Tuesday, April 08, 2008

Things I hate

My last entry, entitled "Things I love" was all sweetness and light. I figured I'd turn the tables and make a rant-list for a change.

1. Getting a shard of a tortilla chip stuck between my teeth. OUCH.

2. Throwing up first thing every morning without fail for the first four months of my pregnancy. Thank God THAT'S over. There's nothing to make you hate mornings like knowing you'll greet the new day bent over a toilet.

3. Walking barefoot on ANYTHING except for clean carpet. I hate having dirty feet. And I also hate that feeling you get when you've stepped on a small, thin piece of plastic and it's hugging your skin like a best friend.

4. Motion sickness. I'm jealous of people who can read in the car with no trouble. I can't even sit in those backward-facing seats on Southwest Airlines planes.

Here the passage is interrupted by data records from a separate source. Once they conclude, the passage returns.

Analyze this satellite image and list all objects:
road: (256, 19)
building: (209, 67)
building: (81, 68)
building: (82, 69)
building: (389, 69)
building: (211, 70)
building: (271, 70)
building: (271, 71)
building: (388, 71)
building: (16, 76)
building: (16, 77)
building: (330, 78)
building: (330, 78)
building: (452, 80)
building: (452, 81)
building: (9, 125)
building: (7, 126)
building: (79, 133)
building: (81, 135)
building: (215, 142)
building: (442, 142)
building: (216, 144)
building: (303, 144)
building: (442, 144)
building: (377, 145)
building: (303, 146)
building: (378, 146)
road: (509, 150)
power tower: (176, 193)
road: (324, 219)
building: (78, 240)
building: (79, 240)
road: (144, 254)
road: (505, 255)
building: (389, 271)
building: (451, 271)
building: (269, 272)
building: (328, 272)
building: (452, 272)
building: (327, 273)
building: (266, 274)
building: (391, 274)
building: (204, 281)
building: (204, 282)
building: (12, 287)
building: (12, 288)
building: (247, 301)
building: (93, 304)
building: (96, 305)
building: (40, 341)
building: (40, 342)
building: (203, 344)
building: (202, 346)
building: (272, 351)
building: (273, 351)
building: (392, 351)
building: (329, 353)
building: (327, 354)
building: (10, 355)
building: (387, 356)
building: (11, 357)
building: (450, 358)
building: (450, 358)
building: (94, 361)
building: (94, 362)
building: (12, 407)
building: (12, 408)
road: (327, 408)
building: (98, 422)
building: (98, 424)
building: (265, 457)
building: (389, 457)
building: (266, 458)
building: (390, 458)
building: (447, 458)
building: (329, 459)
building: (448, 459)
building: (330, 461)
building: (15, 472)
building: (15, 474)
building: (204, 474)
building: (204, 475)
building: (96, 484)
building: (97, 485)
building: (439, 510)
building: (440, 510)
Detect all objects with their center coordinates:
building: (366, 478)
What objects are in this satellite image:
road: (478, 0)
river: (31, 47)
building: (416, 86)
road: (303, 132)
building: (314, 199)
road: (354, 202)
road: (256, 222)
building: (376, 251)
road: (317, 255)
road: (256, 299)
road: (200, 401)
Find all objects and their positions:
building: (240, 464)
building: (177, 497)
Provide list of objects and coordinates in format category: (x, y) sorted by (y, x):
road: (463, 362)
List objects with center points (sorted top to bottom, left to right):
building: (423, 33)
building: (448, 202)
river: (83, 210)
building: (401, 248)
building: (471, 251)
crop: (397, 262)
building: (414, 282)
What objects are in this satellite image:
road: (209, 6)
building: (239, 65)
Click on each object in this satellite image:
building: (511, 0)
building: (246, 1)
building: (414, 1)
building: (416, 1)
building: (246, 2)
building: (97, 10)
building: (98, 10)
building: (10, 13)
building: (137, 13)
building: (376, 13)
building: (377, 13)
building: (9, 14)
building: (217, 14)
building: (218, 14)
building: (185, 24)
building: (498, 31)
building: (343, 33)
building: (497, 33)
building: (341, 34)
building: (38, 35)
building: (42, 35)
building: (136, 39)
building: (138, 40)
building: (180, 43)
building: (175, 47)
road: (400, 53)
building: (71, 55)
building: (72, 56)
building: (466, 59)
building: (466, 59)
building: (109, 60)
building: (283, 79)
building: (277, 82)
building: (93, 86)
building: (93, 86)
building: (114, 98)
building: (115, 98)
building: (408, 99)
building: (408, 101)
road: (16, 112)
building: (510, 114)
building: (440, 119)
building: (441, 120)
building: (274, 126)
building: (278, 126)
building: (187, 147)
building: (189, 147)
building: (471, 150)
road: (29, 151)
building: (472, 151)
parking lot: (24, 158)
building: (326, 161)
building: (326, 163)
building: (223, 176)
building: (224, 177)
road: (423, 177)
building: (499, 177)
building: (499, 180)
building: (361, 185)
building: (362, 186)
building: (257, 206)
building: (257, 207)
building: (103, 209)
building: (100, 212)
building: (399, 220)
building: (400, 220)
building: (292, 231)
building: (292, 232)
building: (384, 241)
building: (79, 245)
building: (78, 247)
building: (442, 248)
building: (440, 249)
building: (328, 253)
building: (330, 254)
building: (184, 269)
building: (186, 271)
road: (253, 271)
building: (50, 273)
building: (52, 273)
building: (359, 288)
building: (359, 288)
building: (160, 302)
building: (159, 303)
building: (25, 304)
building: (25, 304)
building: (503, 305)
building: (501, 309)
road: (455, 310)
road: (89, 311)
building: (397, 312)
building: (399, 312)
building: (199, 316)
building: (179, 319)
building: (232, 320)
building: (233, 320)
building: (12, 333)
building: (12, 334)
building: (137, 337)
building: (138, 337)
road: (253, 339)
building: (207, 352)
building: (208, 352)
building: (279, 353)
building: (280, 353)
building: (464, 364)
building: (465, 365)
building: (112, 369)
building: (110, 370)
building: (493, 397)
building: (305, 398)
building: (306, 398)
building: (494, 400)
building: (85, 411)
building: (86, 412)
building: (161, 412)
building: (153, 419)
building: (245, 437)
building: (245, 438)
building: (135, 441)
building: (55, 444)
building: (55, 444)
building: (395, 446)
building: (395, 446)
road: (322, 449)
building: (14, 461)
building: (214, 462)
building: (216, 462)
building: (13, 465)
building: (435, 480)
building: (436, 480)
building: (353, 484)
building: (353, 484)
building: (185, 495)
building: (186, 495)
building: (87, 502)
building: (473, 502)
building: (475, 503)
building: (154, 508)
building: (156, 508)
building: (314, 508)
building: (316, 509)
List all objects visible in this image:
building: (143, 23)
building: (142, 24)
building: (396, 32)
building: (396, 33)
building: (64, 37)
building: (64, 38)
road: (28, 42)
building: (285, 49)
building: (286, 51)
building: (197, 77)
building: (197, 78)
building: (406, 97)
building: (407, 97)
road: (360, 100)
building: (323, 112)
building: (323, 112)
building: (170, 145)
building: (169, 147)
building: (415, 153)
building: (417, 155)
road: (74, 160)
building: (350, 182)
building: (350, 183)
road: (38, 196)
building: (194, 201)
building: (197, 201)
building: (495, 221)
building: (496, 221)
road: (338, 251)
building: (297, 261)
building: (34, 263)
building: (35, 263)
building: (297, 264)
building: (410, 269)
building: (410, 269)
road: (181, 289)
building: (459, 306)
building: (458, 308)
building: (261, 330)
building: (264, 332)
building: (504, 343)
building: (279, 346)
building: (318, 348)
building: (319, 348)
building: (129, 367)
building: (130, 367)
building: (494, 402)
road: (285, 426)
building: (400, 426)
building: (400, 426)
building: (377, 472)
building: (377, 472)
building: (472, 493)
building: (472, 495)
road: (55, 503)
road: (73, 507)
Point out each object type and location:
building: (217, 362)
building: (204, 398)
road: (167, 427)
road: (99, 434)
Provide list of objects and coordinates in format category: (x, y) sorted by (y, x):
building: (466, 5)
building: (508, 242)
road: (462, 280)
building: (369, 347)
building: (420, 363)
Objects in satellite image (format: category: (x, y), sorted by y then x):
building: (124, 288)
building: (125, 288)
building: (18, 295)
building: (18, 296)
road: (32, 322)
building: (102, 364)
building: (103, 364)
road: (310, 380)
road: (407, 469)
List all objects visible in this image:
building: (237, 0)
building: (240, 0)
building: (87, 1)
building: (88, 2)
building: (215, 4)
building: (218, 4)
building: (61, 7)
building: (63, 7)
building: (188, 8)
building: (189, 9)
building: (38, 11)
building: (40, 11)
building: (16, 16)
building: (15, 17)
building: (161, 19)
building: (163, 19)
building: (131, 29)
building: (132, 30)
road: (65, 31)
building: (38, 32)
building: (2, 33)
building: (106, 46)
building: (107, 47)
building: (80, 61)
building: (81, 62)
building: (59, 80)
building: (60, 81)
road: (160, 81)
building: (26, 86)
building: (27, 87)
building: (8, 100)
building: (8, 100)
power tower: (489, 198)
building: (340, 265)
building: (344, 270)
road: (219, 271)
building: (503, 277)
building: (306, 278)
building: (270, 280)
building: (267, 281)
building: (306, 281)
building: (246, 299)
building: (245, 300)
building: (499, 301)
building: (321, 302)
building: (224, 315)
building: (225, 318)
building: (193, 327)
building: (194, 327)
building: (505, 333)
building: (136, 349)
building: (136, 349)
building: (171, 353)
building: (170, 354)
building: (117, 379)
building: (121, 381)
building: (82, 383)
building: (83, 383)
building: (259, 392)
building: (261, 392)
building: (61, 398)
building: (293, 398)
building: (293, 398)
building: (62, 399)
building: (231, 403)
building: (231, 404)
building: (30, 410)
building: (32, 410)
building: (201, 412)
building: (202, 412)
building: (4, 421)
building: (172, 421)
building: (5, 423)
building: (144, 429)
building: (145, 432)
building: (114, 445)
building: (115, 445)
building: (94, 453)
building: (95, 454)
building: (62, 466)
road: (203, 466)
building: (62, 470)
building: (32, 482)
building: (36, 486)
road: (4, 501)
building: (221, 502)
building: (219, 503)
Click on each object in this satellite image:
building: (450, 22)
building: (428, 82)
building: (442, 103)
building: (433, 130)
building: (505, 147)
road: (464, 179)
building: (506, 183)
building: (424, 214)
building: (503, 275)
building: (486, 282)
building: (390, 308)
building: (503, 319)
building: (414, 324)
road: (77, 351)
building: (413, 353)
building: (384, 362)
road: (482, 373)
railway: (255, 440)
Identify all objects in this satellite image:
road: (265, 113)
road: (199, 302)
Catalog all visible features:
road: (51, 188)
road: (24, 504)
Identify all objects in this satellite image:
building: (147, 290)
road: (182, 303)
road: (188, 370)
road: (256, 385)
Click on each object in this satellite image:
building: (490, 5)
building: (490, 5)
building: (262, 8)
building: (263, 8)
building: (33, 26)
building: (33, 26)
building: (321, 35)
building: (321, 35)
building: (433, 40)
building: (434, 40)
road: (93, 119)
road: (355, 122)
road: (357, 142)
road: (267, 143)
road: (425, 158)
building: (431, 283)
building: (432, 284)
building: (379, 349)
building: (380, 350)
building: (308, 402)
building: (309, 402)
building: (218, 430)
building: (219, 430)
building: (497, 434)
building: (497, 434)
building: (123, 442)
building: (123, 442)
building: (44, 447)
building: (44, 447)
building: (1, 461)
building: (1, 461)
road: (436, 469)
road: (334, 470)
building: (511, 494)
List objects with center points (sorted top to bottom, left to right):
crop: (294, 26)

5. The new trend in prime time television to split seasons into chunks throughout the year. When you have to wait like five months for the next installment of your favorite show, you resent the very thing you love. "What? It's only Valentine's Day ... and I have to wait till May to see the next episode of 'Lost'?! Goo."

6. Racism, prejudice and hatred. I think you can just lump all those together into "close-mindedness". If we could all open our minds to acceptance of others' differences, the world would be a better place.

7. Poodles. Creepy.

8. Onions. Stinky.

9. Touching wet food on dishes that need to be washed. Thank God my husband is willing to load the dishwasher. Equally lucky: He hates unloading it, and I love it. Bonus.

10. Missing a daily shower. I'm not a human being until I've showered each day. This is why I've never tried camping. Between a dearth of showers and the possibility of dirty feet (see number 3), camping seems like something I'm just not cut out for.

11. Bugs. Yet another reason I haven't gone camping. I'll deal with them if I'm alone in the house and I have to do it. But if my husband or anyone else is around to kill the roach, I'll pretty much be a tremendous coward about it. Can't help it.

12. Smelling like food. Pay attention here, this one's specific. I like smelling food, and the way food smells. I just don't like to smell like it myself. For instance, you know when you go to a Benihana's or to Subway, and you leave and you can smell your meal on you? Hate that.

13. Dusting. So boring.

14. Waiting for people ahead of me in the airplane aisle to load their stuff in the overhead bin so I can go past them and sit down. I don't know why I have such a problem with it. I'm normally a fairly patient person. But pretty much everything about flying is icky now.

15. Scouring the house for 'darks' to do a load of laundry, getting it started, then stumbling across one more thing you should have thrown in with it. Goo.